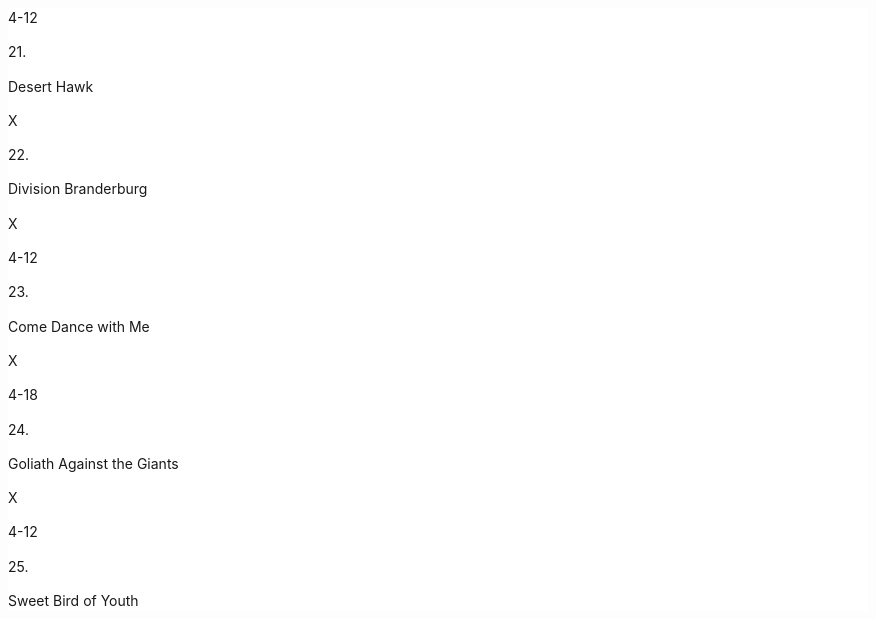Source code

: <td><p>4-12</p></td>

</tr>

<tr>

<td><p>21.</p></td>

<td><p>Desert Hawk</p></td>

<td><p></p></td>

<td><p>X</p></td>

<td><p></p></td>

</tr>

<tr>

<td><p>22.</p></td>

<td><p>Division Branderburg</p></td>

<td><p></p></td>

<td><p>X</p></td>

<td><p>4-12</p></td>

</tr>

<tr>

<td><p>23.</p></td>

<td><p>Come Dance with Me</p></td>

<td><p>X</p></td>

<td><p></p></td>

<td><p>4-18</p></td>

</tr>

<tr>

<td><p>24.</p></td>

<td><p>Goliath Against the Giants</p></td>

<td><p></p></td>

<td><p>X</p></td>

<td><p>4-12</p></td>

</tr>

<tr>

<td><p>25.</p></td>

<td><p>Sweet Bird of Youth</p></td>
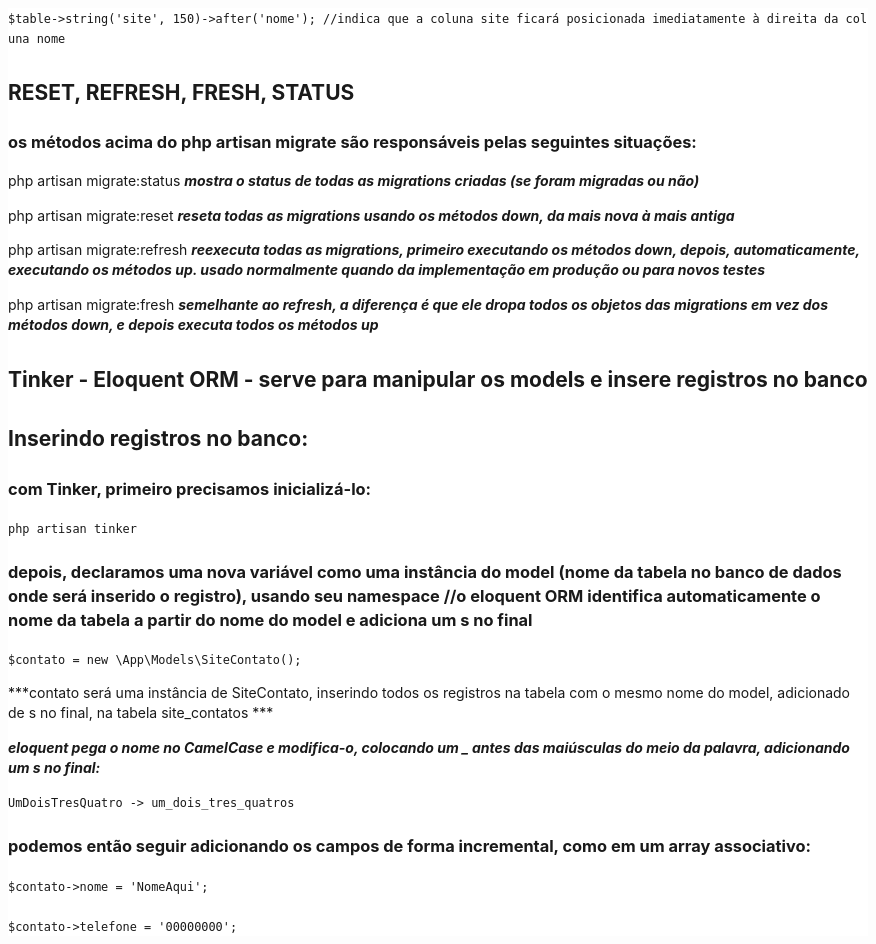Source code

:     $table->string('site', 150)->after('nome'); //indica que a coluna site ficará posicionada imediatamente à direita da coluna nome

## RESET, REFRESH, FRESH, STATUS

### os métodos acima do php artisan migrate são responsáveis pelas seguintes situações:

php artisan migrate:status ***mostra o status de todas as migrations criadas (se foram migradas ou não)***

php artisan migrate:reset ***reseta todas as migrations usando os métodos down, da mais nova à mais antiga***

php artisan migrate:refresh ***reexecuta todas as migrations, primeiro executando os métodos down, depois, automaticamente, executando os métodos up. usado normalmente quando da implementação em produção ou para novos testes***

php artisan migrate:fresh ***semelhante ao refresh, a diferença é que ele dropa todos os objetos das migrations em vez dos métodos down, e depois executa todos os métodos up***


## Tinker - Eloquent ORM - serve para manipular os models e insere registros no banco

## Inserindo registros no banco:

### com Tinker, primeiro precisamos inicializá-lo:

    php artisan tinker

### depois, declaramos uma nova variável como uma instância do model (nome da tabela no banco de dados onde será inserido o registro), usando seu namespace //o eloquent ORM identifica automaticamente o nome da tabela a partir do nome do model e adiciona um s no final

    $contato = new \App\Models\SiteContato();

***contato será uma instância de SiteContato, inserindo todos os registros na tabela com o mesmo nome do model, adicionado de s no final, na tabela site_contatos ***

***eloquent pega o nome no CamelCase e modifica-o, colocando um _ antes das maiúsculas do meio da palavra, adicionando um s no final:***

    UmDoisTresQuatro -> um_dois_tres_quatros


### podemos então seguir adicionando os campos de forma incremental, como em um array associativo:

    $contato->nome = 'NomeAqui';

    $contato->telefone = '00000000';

...

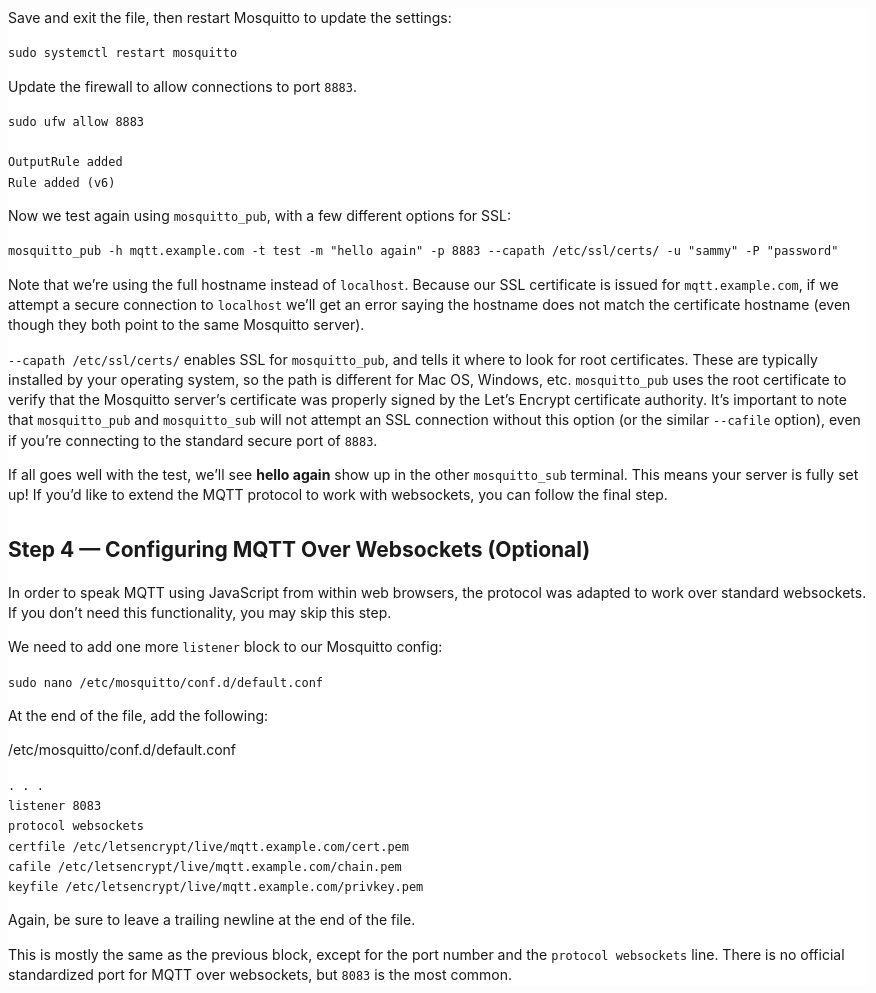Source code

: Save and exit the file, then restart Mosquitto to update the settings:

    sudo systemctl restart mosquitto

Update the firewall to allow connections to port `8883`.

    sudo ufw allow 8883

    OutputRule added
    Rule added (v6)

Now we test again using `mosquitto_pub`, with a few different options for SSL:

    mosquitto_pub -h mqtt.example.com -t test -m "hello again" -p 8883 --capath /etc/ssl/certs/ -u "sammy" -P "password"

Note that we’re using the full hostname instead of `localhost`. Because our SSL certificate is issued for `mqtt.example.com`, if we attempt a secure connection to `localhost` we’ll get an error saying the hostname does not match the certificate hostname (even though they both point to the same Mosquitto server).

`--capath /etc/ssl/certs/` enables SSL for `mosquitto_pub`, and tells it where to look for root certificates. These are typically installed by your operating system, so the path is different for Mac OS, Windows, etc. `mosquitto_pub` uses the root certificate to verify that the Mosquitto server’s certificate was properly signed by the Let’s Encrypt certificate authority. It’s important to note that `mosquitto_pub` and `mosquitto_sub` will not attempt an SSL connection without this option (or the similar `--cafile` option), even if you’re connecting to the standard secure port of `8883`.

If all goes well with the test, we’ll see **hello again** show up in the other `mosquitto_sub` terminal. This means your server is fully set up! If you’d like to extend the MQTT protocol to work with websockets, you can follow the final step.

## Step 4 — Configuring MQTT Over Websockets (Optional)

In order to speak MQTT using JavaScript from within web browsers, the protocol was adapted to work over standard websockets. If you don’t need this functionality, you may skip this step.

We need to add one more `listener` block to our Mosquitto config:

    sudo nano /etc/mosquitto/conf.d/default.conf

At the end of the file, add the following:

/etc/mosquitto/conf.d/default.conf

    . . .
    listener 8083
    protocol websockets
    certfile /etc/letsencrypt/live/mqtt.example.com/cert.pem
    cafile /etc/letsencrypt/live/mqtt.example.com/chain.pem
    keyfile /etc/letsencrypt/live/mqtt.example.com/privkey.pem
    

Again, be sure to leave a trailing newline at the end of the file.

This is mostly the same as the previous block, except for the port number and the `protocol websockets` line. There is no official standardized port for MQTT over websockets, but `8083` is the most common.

- **ASSIGNMENT**:
Reproduce word for word the span of lines that opens with the line containing "Save and exit" and closes with the line containing "Note that we’re", both ends included.

- **EXPECTED OUTPUT**:
: Save and exit the file, then restart Mosquitto to update the settings:

    sudo systemctl restart mosquitto

Update the firewall to allow connections to port `8883`.

    sudo ufw allow 8883

    OutputRule added
    Rule added (v6)

Now we test again using `mosquitto_pub`, with a few different options for SSL:

    mosquitto_pub -h mqtt.example.com -t test -m "hello again" -p 8883 --capath /etc/ssl/certs/ -u "sammy" -P "password"

Note that we’re using the full hostname instead of `localhost`. Because our SSL certificate is issued for `mqtt.example.com`, if we attempt a secure connection to `localhost` we’ll get an error saying the hostname does not match the certificate hostname (even though they both point to the same Mosquitto server).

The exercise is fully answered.